We did not publish the 2024 characterization from the source because we had concerns that the comment would mislead readers about whether sex trafficking was being investigated at all. We communicated those concerns at the time and asked the source directly to reconcile or dispute the Wall Street Journal’s February 2024 report that allegations of sex trafficking and sexual assault against McMahon were being investigated by federal authorities. Those questions weren’t answered. We followed up with that source again this week, but we were not provided with an explanation.
Later, in February 2025, after a Second Circuit Court of Appeals reviewed a ruling in a sealed matter from SDNY that a person familiar with the case confirmed involved McMahon, one of his attorneys, Robert W. Allen of Kirkland & Ellis, provided a statement asserting the investigation “has definitively concluded and will not result in charges.” Allen’s statement addressed the DOJ inquiry’s outcome but not its subject matter.
Janel Grant’s messages from the FBI
Separately from Khan’s testimony, Grant recently posted to Instagram an image of what appears to be a letter addressed to her from the FBI’s Victim Notification System, dated May 23, 2023, identifying her as a “possible victim of a crime” in an active federal investigation being conducted by the FBI’s New York office. The text accompanying Grant’s post states she received multiple similar letters between May 2023 and December 2025. POST Wrestling sent an email to the FBI New York requesting that the press office verify the authenticity of the letter that appears in Grant’s post. The office did not respond.
We did confirm that Grant’s Instagram account, which was created in recent weeks and is her first known presence on social media, is legitimately controlled by her, according to a person familiar with that matter.
On Thursday, Grant posted a screenshot of what appears to be part of another message addressed to her from FBI New York addressed to her: an email dated May 30, 2025.
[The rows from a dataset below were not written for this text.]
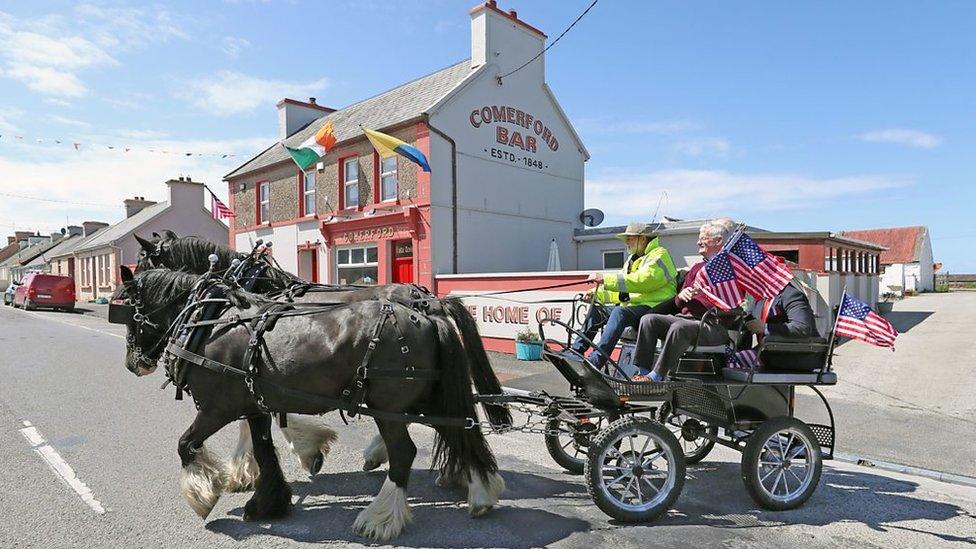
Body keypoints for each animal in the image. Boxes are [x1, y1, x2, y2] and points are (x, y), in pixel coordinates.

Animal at [116, 266, 504, 540]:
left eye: (129, 311)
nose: (133, 363)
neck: (208, 321)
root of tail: (428, 312)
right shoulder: (255, 400)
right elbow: (264, 449)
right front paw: (268, 499)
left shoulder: (216, 408)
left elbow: (186, 444)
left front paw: (203, 494)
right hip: (432, 396)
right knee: (460, 431)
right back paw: (481, 491)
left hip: (391, 407)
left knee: (406, 452)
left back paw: (379, 517)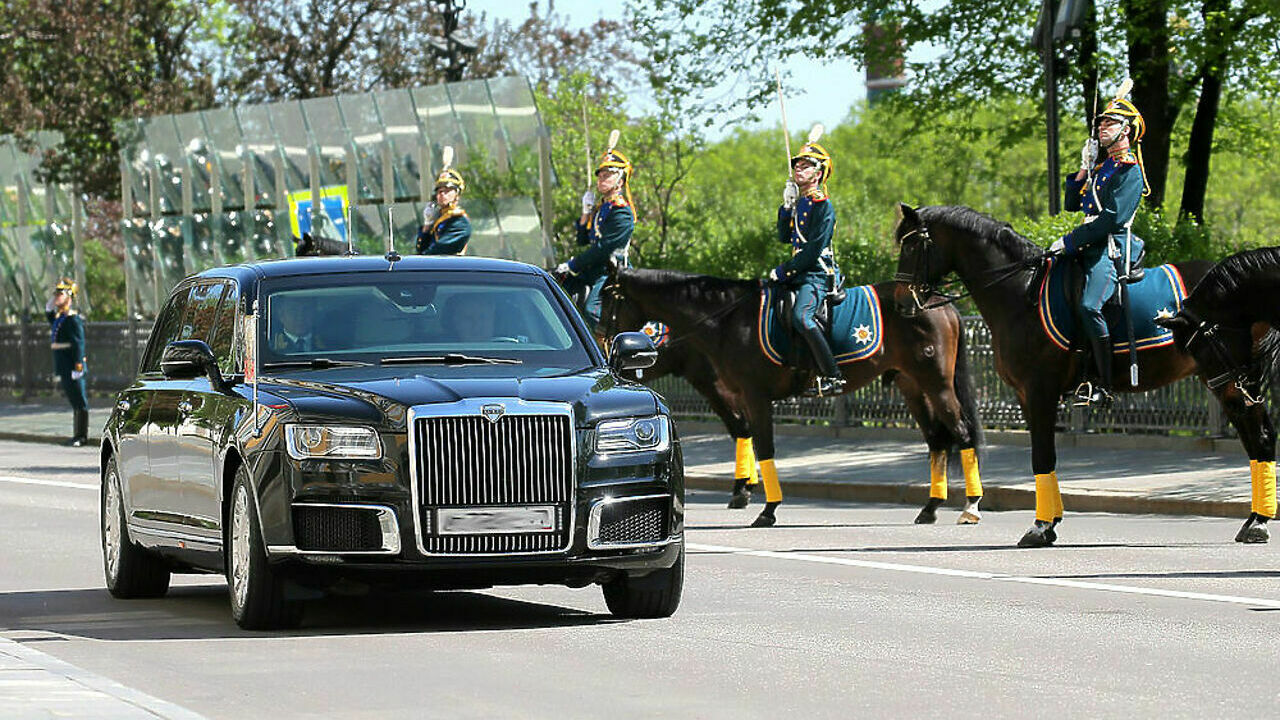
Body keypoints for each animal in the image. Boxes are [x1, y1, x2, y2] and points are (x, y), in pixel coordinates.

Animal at [604, 266, 983, 525]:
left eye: (608, 296)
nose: (607, 342)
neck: (729, 319)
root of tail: (940, 303)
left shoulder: (754, 396)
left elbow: (764, 446)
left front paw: (767, 509)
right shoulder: (740, 393)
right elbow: (753, 441)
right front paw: (755, 499)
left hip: (935, 383)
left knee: (962, 433)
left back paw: (970, 505)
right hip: (911, 385)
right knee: (937, 439)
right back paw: (930, 507)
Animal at [885, 202, 1264, 543]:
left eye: (912, 245)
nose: (901, 302)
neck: (1021, 293)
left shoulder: (1040, 391)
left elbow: (1042, 456)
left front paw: (1040, 527)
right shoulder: (1025, 396)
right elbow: (1044, 457)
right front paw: (1050, 523)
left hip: (1232, 379)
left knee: (1258, 435)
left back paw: (1258, 522)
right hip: (1227, 380)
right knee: (1255, 436)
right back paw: (1253, 521)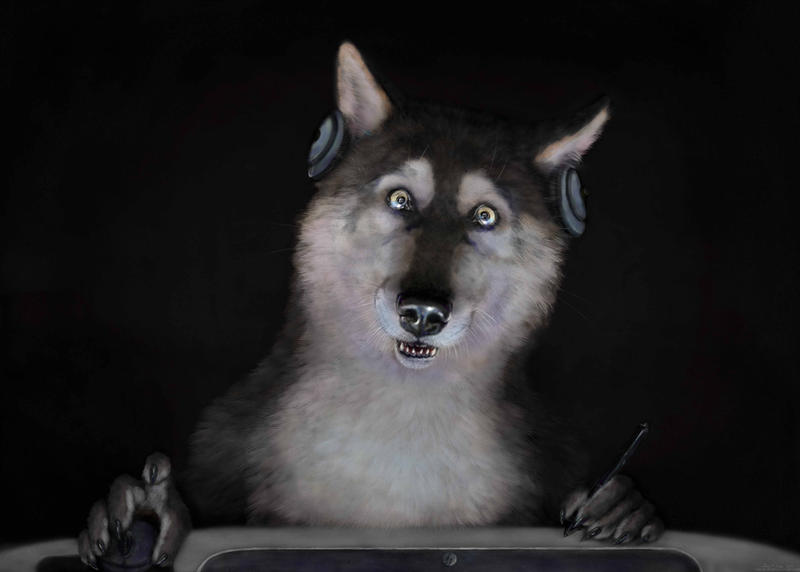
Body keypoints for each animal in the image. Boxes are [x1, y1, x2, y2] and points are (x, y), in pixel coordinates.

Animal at [77, 42, 662, 569]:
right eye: (401, 200)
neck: (400, 426)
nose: (423, 314)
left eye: (484, 216)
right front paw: (146, 506)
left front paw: (621, 506)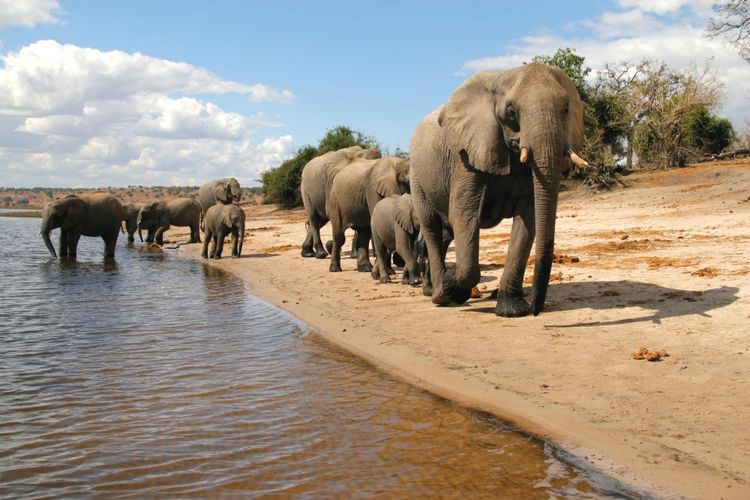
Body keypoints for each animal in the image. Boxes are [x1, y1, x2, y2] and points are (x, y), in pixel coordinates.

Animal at [408, 63, 592, 316]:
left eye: (565, 109)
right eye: (512, 111)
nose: (536, 308)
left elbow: (528, 219)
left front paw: (513, 310)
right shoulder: (465, 157)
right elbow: (464, 215)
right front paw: (457, 292)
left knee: (445, 233)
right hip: (416, 177)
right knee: (432, 227)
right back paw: (440, 295)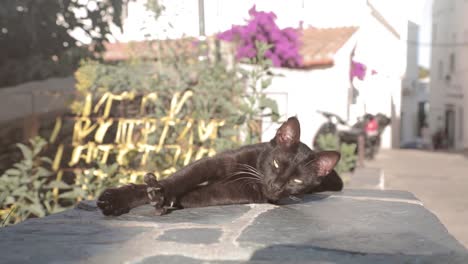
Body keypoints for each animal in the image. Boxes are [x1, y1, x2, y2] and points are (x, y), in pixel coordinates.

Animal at [97, 116, 342, 216]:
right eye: (275, 163)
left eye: (296, 181)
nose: (275, 186)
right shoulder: (215, 162)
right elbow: (181, 178)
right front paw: (118, 198)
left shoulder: (237, 193)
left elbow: (198, 194)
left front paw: (167, 200)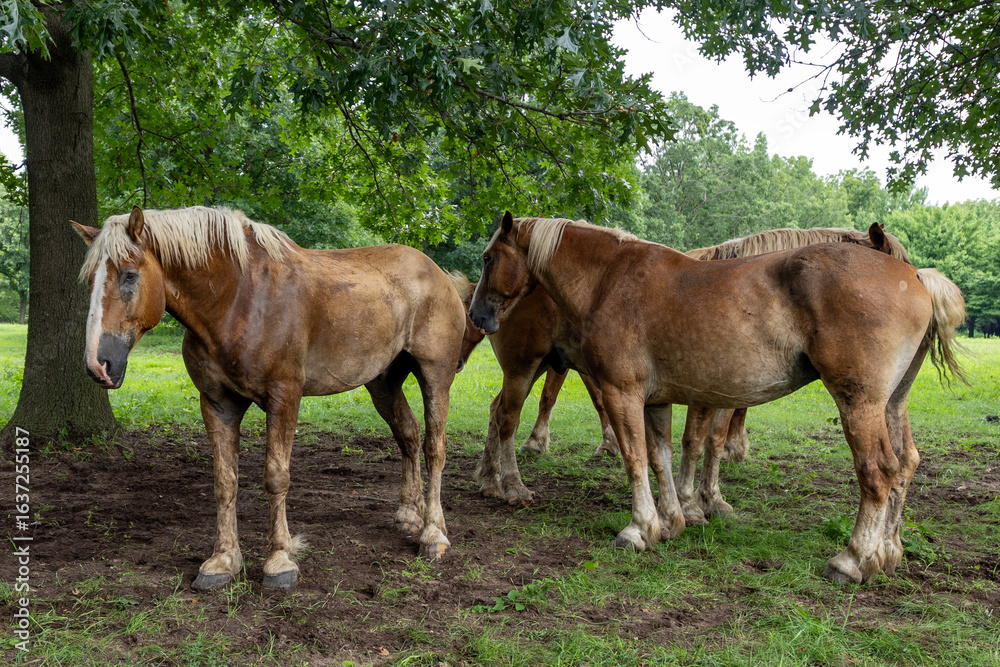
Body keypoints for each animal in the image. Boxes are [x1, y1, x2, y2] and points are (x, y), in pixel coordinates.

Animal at [73, 206, 468, 590]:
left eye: (128, 275)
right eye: (90, 280)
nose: (97, 364)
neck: (238, 300)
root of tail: (437, 273)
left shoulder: (284, 397)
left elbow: (276, 478)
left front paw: (280, 562)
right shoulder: (217, 403)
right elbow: (225, 482)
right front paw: (222, 561)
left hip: (436, 376)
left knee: (434, 447)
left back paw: (433, 534)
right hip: (383, 383)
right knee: (408, 434)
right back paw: (409, 516)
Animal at [470, 212, 965, 583]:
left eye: (488, 257)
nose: (477, 315)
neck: (609, 279)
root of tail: (915, 277)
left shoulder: (624, 392)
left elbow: (637, 457)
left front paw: (641, 527)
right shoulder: (657, 399)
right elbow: (662, 456)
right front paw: (673, 520)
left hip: (860, 404)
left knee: (880, 470)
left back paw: (855, 559)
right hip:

The FBI’s Victim Notification System was created by the government to fulfill a legal mandate to notify possible victims of crimes of developments in related investigations. Grant’s public allegations against McMahon relate primarily to sexual misconduct. If the letter is authentic, it’s consistent with the FBI notifying Grant of her status as a possible victim of a sexual misconduct inquiry. It does not establish that any charges were filed, and McMahon was not indicted for any crime related to the investigation involving him, which spanned from approximately 2022 to 2025.